The Post quoted one man telling a RTI contractor, "We feel we are
going backwards."

Johnson denies that the previous council was elected and says that,
besides, RTI is only "assisting the Iraqis," not making decisions for
them. Perhaps, but it doesn't help that Johnson compares Iraq's
councils to "a New England town meeting" and quotes another RTI
consultant observing that the challenges in Iraq are "the same thing
I dealt with... in Houston." Is this Iraqi sovereignty--conceived in
Washington, outsourced to North Carolina, modeled on Massachusetts
and Houston and imposed on Basra and Baghdad?

The United Nations, now that it has agreed to go back to Iraq, must
somehow carve out a role for itself in this mess. A good start, if it
decides that direct elections are impossible before the White House's
June 30 deadline, would be to demand that the deadline be scrapped.
But the UN will have to do more than monitor elections; it will have
to stop a robbery in progress--the US attempt to rob Iraq's future
democracy of the power to make key decisions.

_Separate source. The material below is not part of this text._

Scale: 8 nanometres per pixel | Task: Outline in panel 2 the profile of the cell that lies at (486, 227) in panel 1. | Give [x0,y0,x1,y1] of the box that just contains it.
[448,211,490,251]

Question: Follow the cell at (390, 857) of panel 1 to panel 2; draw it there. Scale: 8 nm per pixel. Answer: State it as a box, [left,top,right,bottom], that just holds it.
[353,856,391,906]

Washington wants a transitional body in Iraq with the full powers of
sovereign government, able to lock in decisions that an elected
government will inherit. To that end, Paul Bremer's CPA is pushing
ahead with its illegal free-market reforms, counting on these changes
being ratified by an Iraqi government it can control. For instance,
on January 31 Bremer announced the awarding of the first three
licenses for foreign banks in Iraq. A week earlier, he sent members
of the Iraqi Governing Council to the World Trade Organization to
request observer status, the first step to becoming a member. And
Iraq's occupiers just negotiated an $850 million loan from the
International Monetary Fund, giving the lender its usual leverage to
extract future economic "adjustments."

In other countries that have recently made the transition to
democracy--from South Africa to the Philippines to Argentina-- this
period between regimes is precisely when the most devastating
betrayals have taken place: backroom deals to transfer illegitimate
debts and to maintain "macro-economic continuity." Again and again,
newly liberated people arrive at the polls only to discover that
there is precious little left to vote for. But in Iraq, it's not too
late to block that process. The key is to confine any transitional
council's mandate to matters directly related to elections: the
census, security, protections for women and minorities.

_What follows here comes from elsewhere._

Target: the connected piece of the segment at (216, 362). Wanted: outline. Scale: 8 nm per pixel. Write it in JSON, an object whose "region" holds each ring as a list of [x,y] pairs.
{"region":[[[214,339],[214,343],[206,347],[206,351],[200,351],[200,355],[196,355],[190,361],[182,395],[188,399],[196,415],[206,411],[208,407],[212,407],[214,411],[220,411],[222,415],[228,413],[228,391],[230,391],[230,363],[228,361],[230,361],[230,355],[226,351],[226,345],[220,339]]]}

And here's the really surprising part: It could actually happen. Why?
Because all of Washington's reasons for going to war have evaporated;
the only excuse left is Bush's deep desire to bring democracy to the
Iraqi people. Of course, this is as much a lie as the rest--but it's
a lie we can use. We can harness Bush's political weakness on Iraq to
demand that the democracy lie become a reality, that Iraq be truly
sovereign: unshackled by debt, unencumbered by inherited contracts,
unscarred by US military bases and with full control over its
resources, from oil to reparations.

Washington's hold on Baghdad is growing weaker by the day, while the
pro-democracy forces inside the country grow stronger. Genuine
democracy could come to Iraq, not because Bush's war was right, but
because it has been proven so desperately wrong.